In-universe information
- Affiliation: Order of Aurelius
- Classification: Vampire
- Notable powers: Supernatural strength, speed, stamina, agility, and reflexes Acute sensory perception, rapid healing, and immortality

= Anointed One (Buffy the Vampire Slayer) =

The Anointed One is a fictional character in the television series Buffy the Vampire Slayer. The character is played by Andrew J. Ferchland. His epithet could refer to his position as the "messiah" (another word meaning anointed) of the vampire The Master.

== Character background ==
When the character of the Anointed One was first introduced in season 1 of Buffy the Vampire Slayer, he was expected to become the main antagonist of season 2. He is a ruthless vampire with the body of a child. An ancient prophecy foretells that he will rise from the ashes and lead the Slayer into Hell. His destiny is to serve as the right-hand man of The Master during Armageddon.

According to series creator Joss Whedon, the Anointed One is "very annoying". Whedon said that his original plans to feature the Anointed One as the main Big Bad of season 2 were changed because actor Andrew J. Ferchland was growing too quickly and would not be believable as a perpetual child for very long.

==Storylines==
Introduced in season 1 to help The Master escape his confinement, he is killed by Spike in the season 2 episode "School Hard".

A prophecy foretold the coming of the Anointed One:

"And there will be a time of crisis, of worlds hanging in the balance. And in this time shall come the Anointed, The Master's great warrior... The Five will die, and from their ashes the Anointed shall rise. The Brethren of Aurelius shall meet him and usher him to his immortal destiny. ...the Slayer will not know him, will not stop him, and he will lead her into Hell."

In the episode "Never Kill a Boy on the First Date" a bus passing through Sunnydale was attacked by a group of The Master's vampires. The driver and four passengers were killed, and two of them were made vampires. One of these, a little boy named Collin, became the Anointed, a bloodthirsty companion to The Master. (Buffy killed the other new vampire, psychotic Andrew Borba, and mistakenly assumed that he was the Anointed One.)

As foretold by Aurelius, the Anointed One later led Buffy to the lair of The Master. Though it wasn't the literal Hell, it was underground, as the Christian Hell is said to be. Buffy would be defeated and killed by The Master there. (The prophecy was silent concerning the Slayer's resurrection at the hands of a friend — Xander Harris.) Buffy states that she recognized the Anointed One for what he was as Giles and Ms. Calendar realized he was a child, defying the prophecy (although it is possible the prophecy referred to Buffy mistaking Borba for the Anointed One).

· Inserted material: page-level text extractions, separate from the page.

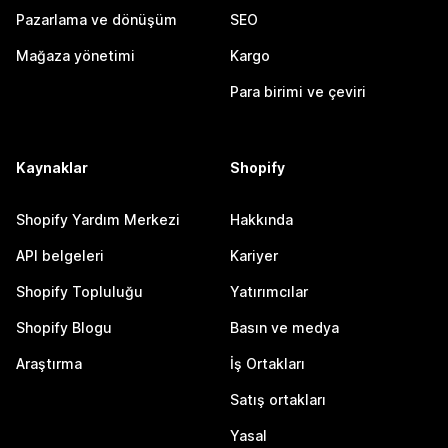
Pazarlama ve dönüşüm
SEO
Mağaza yönetimi
Kargo
Para birimi ve çeviri
Kaynaklar
Shopify
Shopify Yardım Merkezi
Hakkında
API belgeleri
Kariyer
Shopify Topluluğu
Yatırımcılar
Shopify Blogu
Basın ve medya
Araştırma
İş Ortakları
Satış ortakları
Yasal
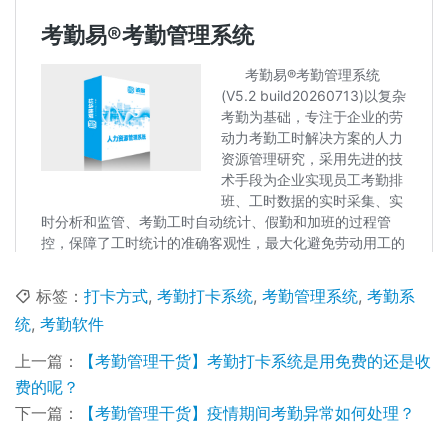
标签：
打卡方式
,
考勤打卡系统
,
考勤管理系统
,
考勤系
统
,
考勤软件
上一篇：
【考勤管理干货】考勤打卡系统是用免费的还是收
费的呢？
下一篇：
【考勤管理干货】疫情期间考勤异常如何处理？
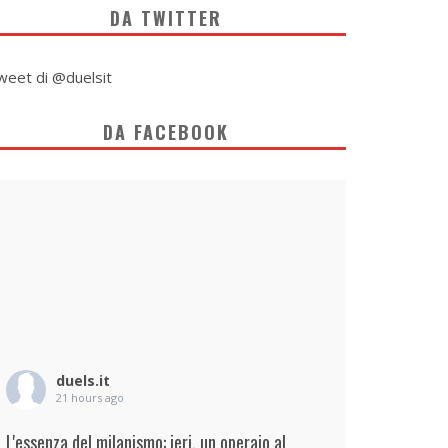
DA TWITTER
weet di @duelsit
DA FACEBOOK
duels.it
21 hours ago
L'essenza del milanismo: ieri, un operaio al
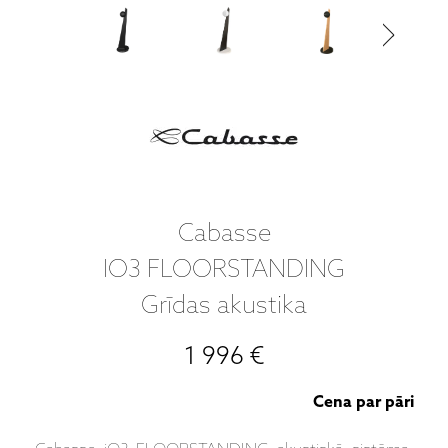
Cabasse
IO3 FLOORSTANDING
Grīdas akustika
1 996 €
Cena par pāri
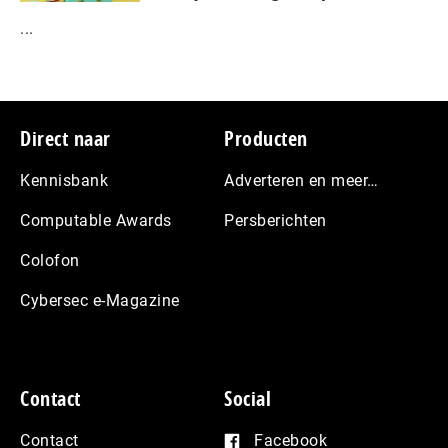
...
Footer
Direct naar
Producten
Kennisbank
Adverteren en meer…
Computable Awards
Persberichten
Colofon
Cybersec e-Magazine
Contact
Social
Contact
Facebook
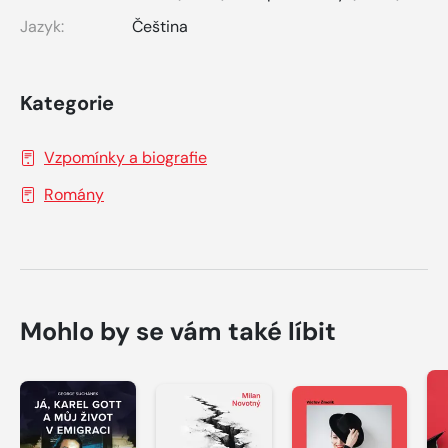
Jazyk:
Čeština
Kategorie
Vzpomínky a biografie
Romány
Mohlo by se vám také líbit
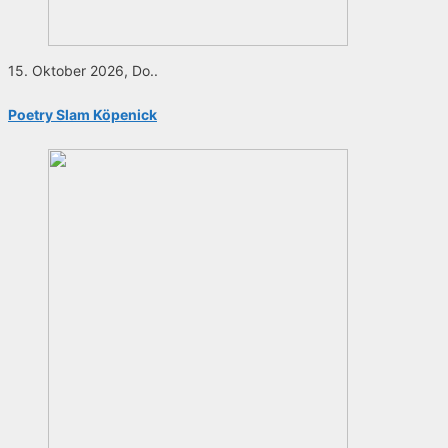
15. Oktober 2026, Do..
Poetry Slam Köpenick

Following The Master's demise at Buffy's hands, the Anointed One rallied the remaining members of the Order of Aurelius under his command, employing the vampire Absalom as his leading acolyte. The Anointed One and his lackeys attempted to resurrect the Master via a magic ritual, but were foiled when Buffy destroyed The Master's bones with a sledgehammer. Weeks later, he was killed by a newcomer to Sunnydale, Spike. Spike placed him in a cage and hoisted it into the sunlight, incinerating the Anointed One as he declared, "From now on, we're gonna have a little less ritual, and a little more fun around here!"